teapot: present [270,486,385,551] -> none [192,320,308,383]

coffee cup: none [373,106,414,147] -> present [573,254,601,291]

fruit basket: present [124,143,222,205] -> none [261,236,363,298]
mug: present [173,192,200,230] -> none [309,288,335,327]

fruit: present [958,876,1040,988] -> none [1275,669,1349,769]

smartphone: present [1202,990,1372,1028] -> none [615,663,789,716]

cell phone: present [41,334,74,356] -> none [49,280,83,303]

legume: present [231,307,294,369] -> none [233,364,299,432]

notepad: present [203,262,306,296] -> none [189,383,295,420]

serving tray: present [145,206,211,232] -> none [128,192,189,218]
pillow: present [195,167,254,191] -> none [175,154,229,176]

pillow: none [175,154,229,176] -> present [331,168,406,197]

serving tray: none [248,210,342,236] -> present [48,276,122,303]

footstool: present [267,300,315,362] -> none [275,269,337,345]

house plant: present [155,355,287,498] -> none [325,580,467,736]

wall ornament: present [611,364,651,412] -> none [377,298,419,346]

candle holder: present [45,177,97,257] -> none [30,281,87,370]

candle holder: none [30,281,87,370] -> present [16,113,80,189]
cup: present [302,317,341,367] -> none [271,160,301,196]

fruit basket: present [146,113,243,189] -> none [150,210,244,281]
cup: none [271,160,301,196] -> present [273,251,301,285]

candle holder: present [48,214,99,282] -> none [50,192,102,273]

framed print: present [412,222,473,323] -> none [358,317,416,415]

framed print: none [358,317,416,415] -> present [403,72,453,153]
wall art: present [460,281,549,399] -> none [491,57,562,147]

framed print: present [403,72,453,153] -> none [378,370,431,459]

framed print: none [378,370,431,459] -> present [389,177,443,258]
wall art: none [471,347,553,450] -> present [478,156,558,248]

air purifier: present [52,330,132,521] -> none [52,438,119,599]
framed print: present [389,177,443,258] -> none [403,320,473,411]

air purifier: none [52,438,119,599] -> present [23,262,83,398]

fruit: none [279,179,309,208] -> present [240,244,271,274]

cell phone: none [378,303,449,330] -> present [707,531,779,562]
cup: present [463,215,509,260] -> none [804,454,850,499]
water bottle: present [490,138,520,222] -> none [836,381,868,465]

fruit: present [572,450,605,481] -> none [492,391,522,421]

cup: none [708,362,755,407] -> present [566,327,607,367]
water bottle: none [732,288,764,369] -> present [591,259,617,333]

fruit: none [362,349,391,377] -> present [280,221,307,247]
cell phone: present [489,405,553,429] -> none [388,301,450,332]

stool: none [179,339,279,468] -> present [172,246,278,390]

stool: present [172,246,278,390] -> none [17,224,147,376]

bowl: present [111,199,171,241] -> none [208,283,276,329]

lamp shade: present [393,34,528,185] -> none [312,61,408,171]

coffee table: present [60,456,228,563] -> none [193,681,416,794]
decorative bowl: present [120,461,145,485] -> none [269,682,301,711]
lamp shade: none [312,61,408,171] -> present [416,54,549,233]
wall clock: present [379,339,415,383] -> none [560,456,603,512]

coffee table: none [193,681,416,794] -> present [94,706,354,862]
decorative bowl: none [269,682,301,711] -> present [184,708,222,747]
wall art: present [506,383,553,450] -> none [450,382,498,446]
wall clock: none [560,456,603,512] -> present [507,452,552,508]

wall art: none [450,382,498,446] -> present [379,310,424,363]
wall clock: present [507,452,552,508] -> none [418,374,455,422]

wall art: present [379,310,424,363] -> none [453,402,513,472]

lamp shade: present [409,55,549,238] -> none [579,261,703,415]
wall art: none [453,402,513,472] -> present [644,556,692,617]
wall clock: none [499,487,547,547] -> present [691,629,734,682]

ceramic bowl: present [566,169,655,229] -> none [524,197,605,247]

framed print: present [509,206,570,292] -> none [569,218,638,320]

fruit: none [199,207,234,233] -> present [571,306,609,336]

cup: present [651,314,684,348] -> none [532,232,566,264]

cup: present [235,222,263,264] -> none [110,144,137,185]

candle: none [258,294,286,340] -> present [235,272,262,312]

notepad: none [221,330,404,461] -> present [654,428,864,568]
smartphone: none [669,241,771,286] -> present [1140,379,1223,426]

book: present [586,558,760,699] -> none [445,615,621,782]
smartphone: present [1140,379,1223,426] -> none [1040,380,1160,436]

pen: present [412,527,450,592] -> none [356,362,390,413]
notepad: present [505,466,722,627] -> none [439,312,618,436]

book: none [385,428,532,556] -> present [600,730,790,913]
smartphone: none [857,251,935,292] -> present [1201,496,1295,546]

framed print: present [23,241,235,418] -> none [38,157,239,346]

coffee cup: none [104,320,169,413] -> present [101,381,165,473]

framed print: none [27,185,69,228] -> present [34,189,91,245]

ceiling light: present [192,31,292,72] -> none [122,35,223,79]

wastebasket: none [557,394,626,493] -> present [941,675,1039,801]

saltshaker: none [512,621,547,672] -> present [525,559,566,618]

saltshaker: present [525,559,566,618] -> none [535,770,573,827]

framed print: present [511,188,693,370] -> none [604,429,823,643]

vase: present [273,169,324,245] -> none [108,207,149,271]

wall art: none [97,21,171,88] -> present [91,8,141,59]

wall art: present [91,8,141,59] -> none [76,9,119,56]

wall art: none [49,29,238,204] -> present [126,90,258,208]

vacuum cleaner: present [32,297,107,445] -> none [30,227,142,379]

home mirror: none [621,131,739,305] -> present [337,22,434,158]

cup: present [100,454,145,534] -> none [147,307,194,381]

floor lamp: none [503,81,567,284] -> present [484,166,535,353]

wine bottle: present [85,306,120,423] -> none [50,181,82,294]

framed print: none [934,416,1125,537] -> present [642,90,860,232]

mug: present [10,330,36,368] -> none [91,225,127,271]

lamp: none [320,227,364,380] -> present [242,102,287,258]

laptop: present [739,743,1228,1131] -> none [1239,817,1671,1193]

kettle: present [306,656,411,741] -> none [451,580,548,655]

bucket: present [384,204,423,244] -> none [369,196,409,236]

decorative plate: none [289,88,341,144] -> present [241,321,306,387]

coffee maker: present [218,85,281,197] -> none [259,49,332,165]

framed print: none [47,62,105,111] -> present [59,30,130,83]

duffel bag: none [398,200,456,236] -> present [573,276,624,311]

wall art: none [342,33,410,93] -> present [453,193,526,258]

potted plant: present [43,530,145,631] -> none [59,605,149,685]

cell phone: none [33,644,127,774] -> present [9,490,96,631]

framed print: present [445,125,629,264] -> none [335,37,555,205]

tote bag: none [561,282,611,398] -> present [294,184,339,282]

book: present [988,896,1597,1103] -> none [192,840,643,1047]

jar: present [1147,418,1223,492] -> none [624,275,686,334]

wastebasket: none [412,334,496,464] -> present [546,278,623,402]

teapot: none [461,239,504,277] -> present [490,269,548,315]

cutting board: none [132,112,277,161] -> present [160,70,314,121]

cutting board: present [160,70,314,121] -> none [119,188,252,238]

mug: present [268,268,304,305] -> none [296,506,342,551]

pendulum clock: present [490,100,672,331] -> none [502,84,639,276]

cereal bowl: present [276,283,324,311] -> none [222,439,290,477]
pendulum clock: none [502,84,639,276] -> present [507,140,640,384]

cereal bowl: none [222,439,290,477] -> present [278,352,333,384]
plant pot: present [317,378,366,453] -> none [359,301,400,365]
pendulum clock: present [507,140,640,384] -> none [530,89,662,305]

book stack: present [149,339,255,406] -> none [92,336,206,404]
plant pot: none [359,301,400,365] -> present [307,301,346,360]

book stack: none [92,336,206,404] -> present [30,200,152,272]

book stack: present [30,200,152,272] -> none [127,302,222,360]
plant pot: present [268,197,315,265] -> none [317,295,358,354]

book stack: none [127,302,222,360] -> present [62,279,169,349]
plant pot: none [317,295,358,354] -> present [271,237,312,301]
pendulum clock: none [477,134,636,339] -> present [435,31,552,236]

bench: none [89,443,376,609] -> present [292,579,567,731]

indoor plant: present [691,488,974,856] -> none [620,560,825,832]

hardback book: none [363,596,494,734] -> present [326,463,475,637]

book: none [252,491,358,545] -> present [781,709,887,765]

┄┄┄┄┄┄┄┄┄┄┄┄┄┄┄┄┄┄┄┄

Retype, in the same exact form, the lines of the material above from the line holding "cup: none [271,160,301,196]" through the line holding "framed print: none [378,370,431,459]".

cup: none [271,160,301,196] -> present [273,251,301,285]

candle holder: present [48,214,99,282] -> none [50,192,102,273]

framed print: present [412,222,473,323] -> none [358,317,416,415]

framed print: none [358,317,416,415] -> present [403,72,453,153]
wall art: present [460,281,549,399] -> none [491,57,562,147]

framed print: present [403,72,453,153] -> none [378,370,431,459]

framed print: none [378,370,431,459] -> present [389,177,443,258]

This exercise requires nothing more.